RTD is a temperature sensor that utilizes the property of electrical resistance of metals to increase with increasing temperature.
The RTD element, which is the temperature sensing part of RTD, is made of a metal with a large temperature coefficient of electrical resistance and good linearity, such as platinum, nickel, or copper. Because the relationship between the resistance of the metal and the temperature is precisely known, RTDs can measure temperature with high accuracy.
Uses for RTDs
Because RTD is a highly accurate, stable, and reproducible temperature sensor, it can be used to measure the temperature of pipes, ducts, and rooms of air conditioning in buildings and factories. They are used to monitor the condition of solar power generation. They are also used to control the temperature in clean rooms, refrigerators, and freezers in semiconductor factories, saunas, swimming pools, hot springs, and plastic greenhouses; and to measure the internal temperature of food.
In particular, RTDs are often used for precise measurement of ambient temperatures around motors, motors, and high-voltage equipment in factories because of their low susceptibility to electrical noise.
Characteristics of RTDs
The electrical resistance of metals generally varies almost in proportion to temperature. This is because, as temperature rises, the movement of metal atoms becomes more active, making it more difficult for electrons to pass through and increasing electrical resistance.

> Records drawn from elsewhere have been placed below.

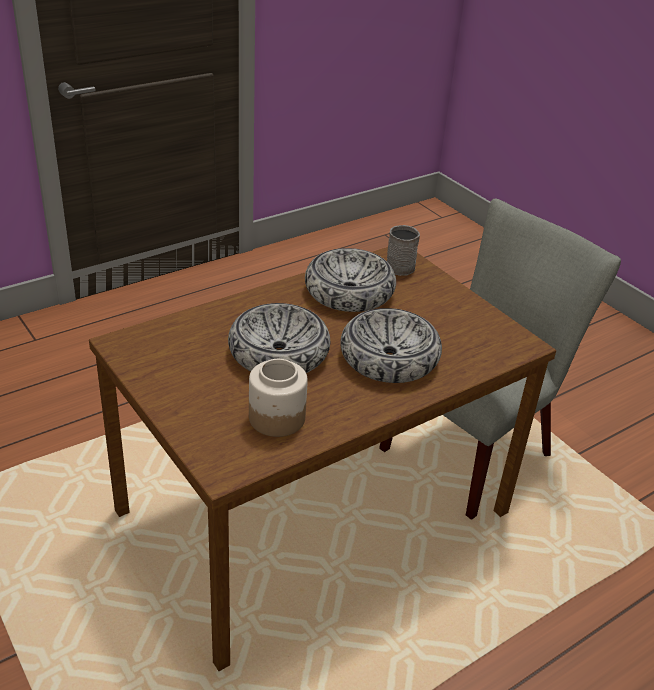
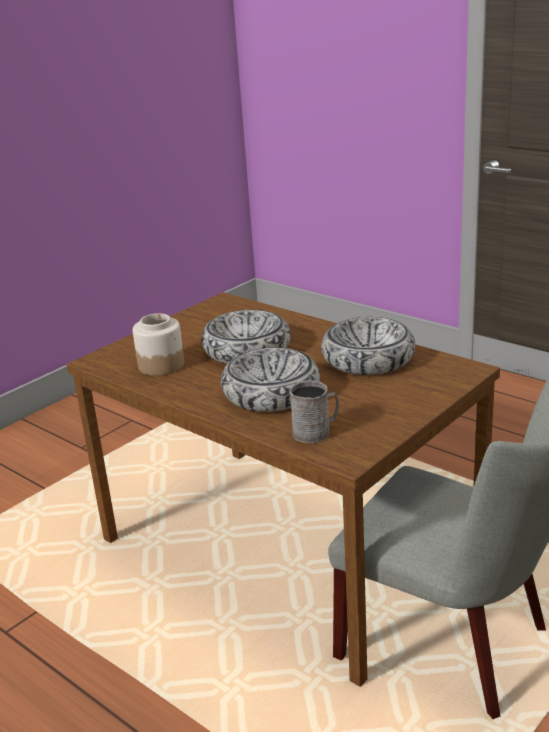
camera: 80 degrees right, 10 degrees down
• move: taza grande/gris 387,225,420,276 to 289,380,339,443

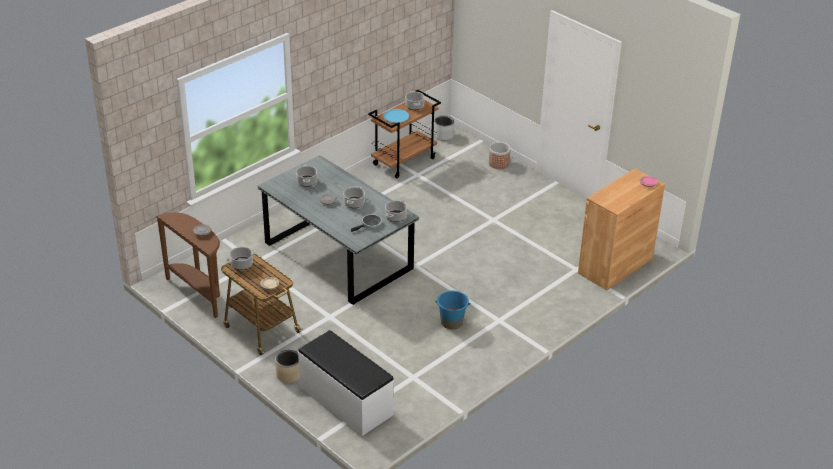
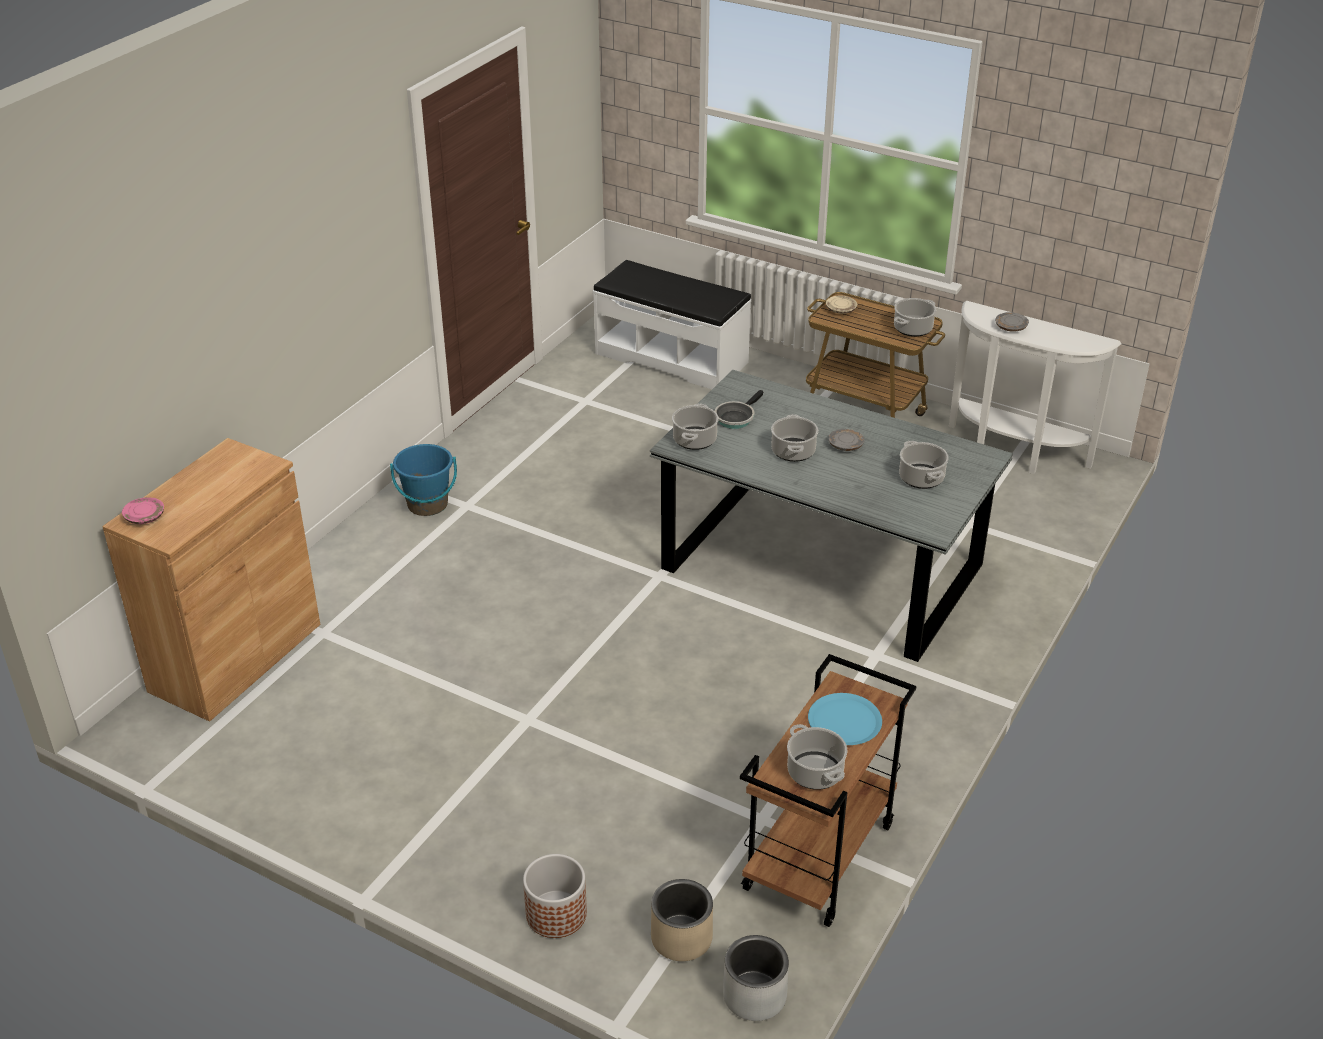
camera: 165 degrees right, 0 degrees up
• recolor: mesa consola/marrón 156,212,220,318 to mesa consola/blanco 949,301,1121,474
• move: maceta/beis 275,350,300,383 to 651,879,713,961
• move: cubo/azul 435,290,470,330 to 390,444,457,516

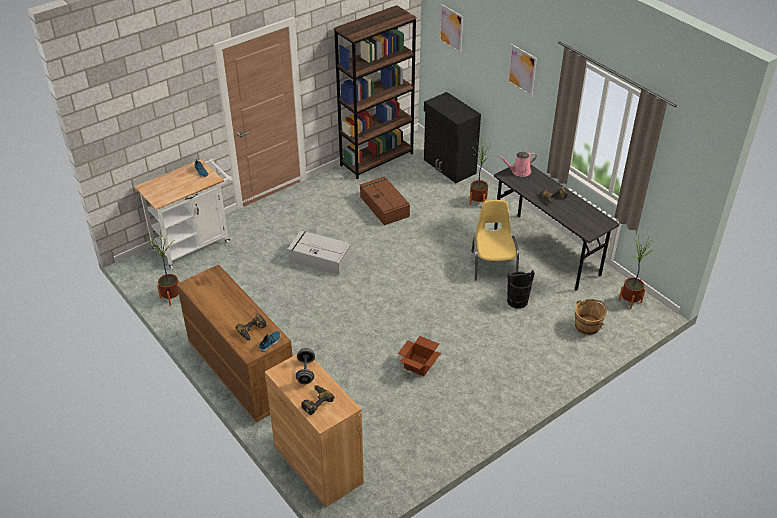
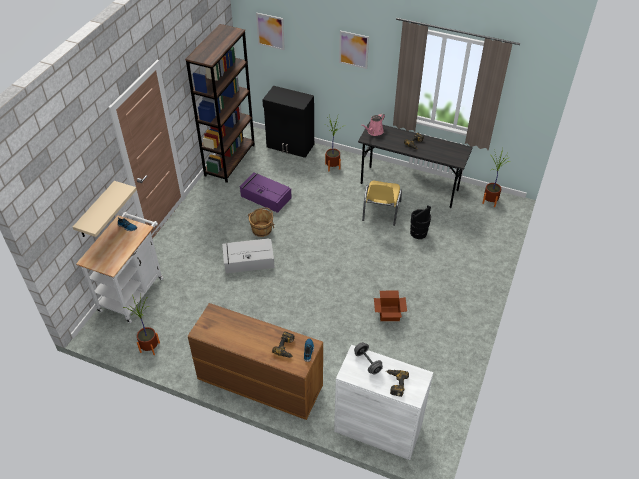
camera: 30 degrees left, 5 degrees up
• recolor: armario/marrón 265,354,364,507 to armario/blanco 334,345,433,460
• recolor: caja de almacenaje/marrón 360,176,410,226 to caja de almacenaje/morado 239,172,292,213
• rotate: silla/amarillo 471,200,519,281 = 362,181,402,226 135 degrees counterclockwise
• move: cubo/marrón 575,299,607,335 to 248,207,275,237
• insert: estante/beis 73,181,137,237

RTDs use this principle to measure temperature. Specifically, a constant current is applied to the RTD, the potential difference between the two ends of the RTD is measured, the resistance is calculated from Ohm’s law (E=IR), and the temperature is determined from the standard resistance table for the metal used in the RTD element.
There are three conductor formats for measuring the resistance of RTDs: 2-wire, 3-wire, and 4-wire, each with a different measurement circuit.
The 2-wire type is inexpensive, but the internal resistance of the conductors is added to the measured resistance, resulting in a large measurement error for RTDs with low resistance.
The 3-conductor type is most often used for industrial measurements because the conductor resistance is offset at both ends of the bridge in the measurement circuit, making conductor resistance virtually negligible.
The 4-conductor type is even more precise than the 3-conductor type because the current supply and voltage detection terminals exist separately and are not affected by conductor resistance.
While RTDs have advantages, such as high accuracy, excellent stability, and good sensitivity to temperature, making them suitable for temperature measurements near room temperature. They also have disadvantages, such as being unsuitable for high-temperature measurements and being susceptible to mechanical shock and vibration due to their minute internal structure.